I'd take a guess that this decision has a whole heap less to do with his Dad and more to do with the fun of hanging out with his stepbrothers i.e. similar aged lads who are into similar things etc.

Honestly OP, handled the right way and I reckon he'll be back by Christmas. All you need to do is remain cheery and light when you see him - big hugs, huge smiles, excitement to hear what he's been up to.

My guess is - something will happen, something in the relationship with his stepbrother - they'll get in a fight/argument/ something like that (which is inevitable when living with someone) and very suddenly living at his Dad's won't feel like 'his home' anymore.

So as long as you don't build in any obstacles for him to overcome (pride/ego/shame on his part) I think he'll be back.

Of course, all this is a guess - but if there's no wider issues for him at your house, then I doubt this has anything much to do with living with his Dad and everything to do with the lure of an older Stepbrother, and a new job.

That's just 18yrs olds - they go where the party is, and where the fun is and the minute the 'party' ends - they come home. I don't think he's gone to live with his Dad in the way you think. I would hazard a guess that his Dad hasn't been a huge factor at all in this decision.

I'm am outsider, don't know the whole story but that's just my initial gut reaction to it.

Like try and imagine you're 18yrs again - your parents are divorced. At home you have two teenage brothers who while you love them are still kinda annoying to you, at your other parents house you have 2 similar aged stepsisters - you've just had a brilliant holiday with them and one of them can get you a job working with her. You think she's super glamorous/fun/clever - whatever the lure would have been for you. In an evening you drink cocktails, and belly laugh at jokes. During that holiday she's been saying - why don't you come and live with us! It all sounds so exciting, doesn't it? But the minute that relationship turns even the slightest bit sour - what would you want to do? Go back home, where it's safe, to your bedroom, and your annoying brothers.....

That's what I think has happened for him in reverse and that's why I think he'll be back. So it's on you to keep your relationship with him a safe one, so that he can easily come home.

Maybe for whatever reason he doesn't, but in a few months you'll have adjusted too after this initial period of shock.

I guess overall stop looking at it as a huge rejection to you, your family and your parenting - like he's made a choice between his Mum and his Dad because in the words of an 18yr old 'it's just not that deep'.....

I honestly think he's made a snap decision off the back of a fun holiday.
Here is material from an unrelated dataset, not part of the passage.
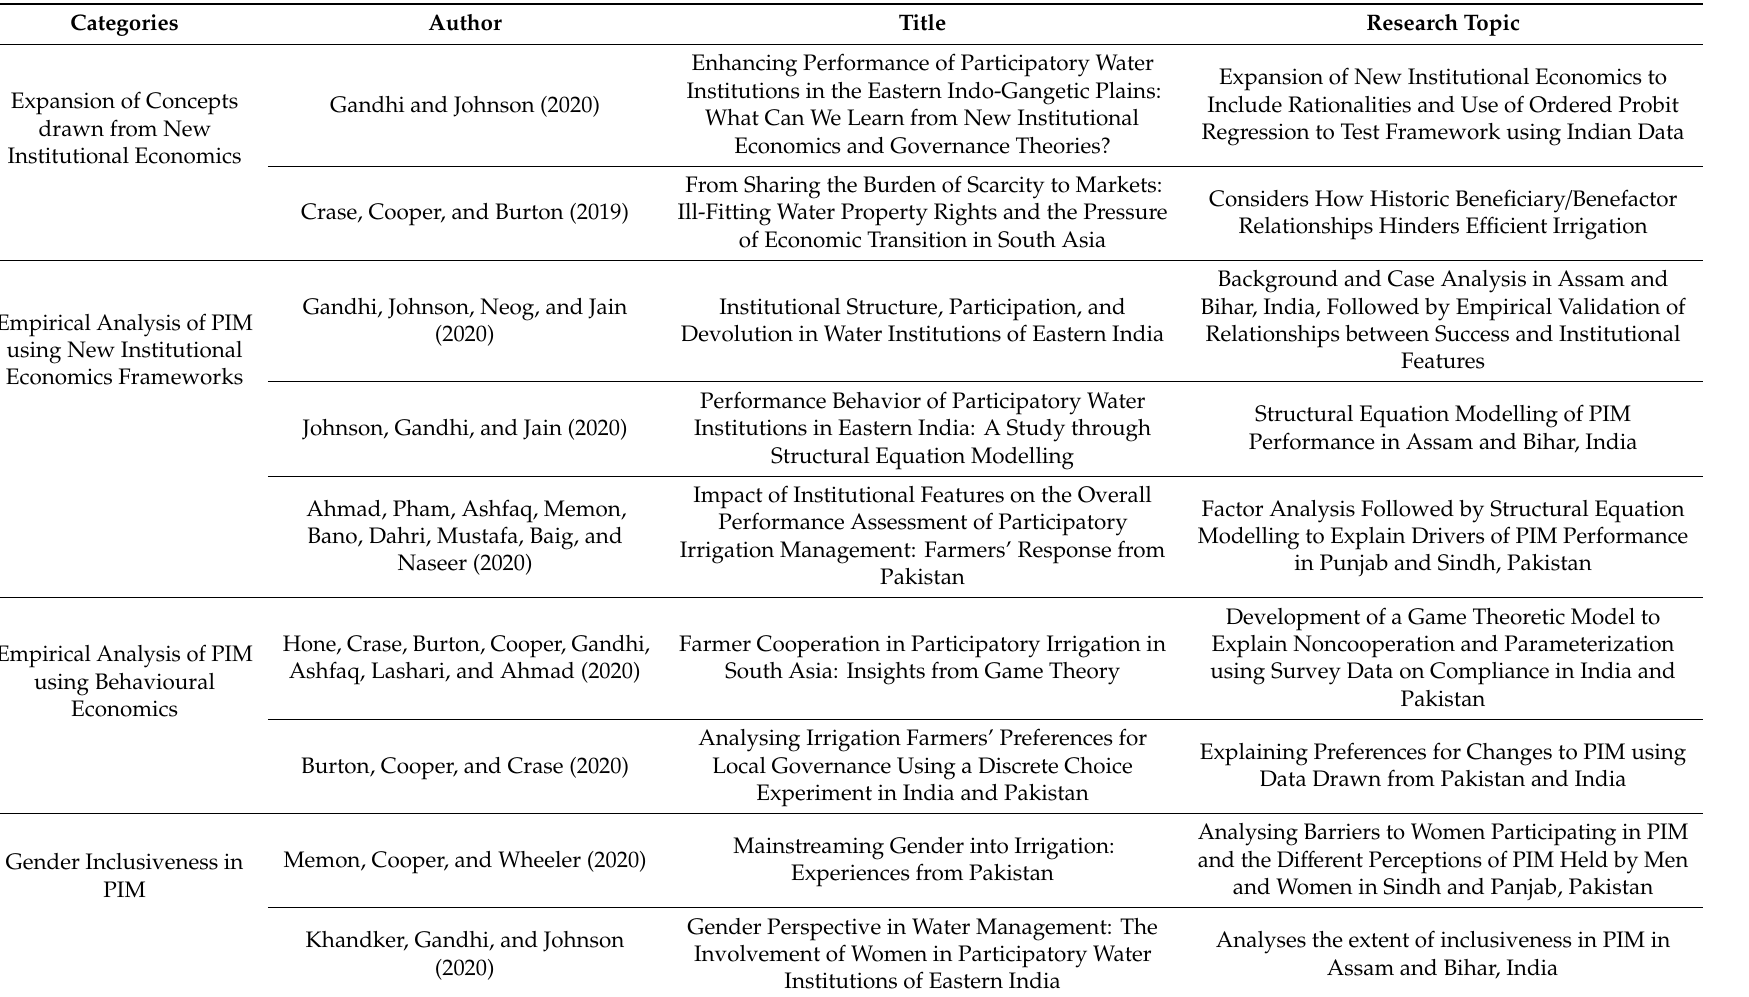
Table 1. Works published in the Special Issue “Using Applied Economics to Study Participatory Irrigation Institutions and their Impact in South Asia”. Categories, authors, title, and topic are briefly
The fact he's bolted so quickly kinda tells me this is a FOMO situation.

CanelliniBeans · 11/09/2024 06:34

I totally understand why you are feeling devastated.
You sound like a wonderful mum.
DC often don't appreciate what it takes to bring them up and care for them, certainly not at 18.
As others have said, be strong and stay calm. Tell him you're sad but excited for him. Make it so he wants to come and visit not feel guilty at how much he's hurt you.
It will be tough to do this but keep it light and fun, be supportive and don't judge his choices.
I would expect that once the novelty has worn off and reality of his new living arrangements set in he will be back. But let him come to that decision himself.
Meanwhile focus on what a great mum you are to raise a child who can be this independent and brave.

Sleepytiredyawn · 11/09/2024 07:24

He’ll soon realise it’s not the same as being at home with you and will come back with his tail
between his legs. His Step Mum won’t run around after him doing everything you do (assuming you still do his laundry etc). They’ll likely expect him to pay board, I’m guessing you don’t as you want them to save for their future etc. I can understand it’s upsetting but kids don’t really understand what a Mum does for them when their Dad has been pretty much absent most of their lives, they’re use to it and think it’s normal, this may make him appreciate what he has right now. He’s going to go anyway, just make him feel like he can come back anytime rather than him feeling like he needs to prove a point and stay with his Dad.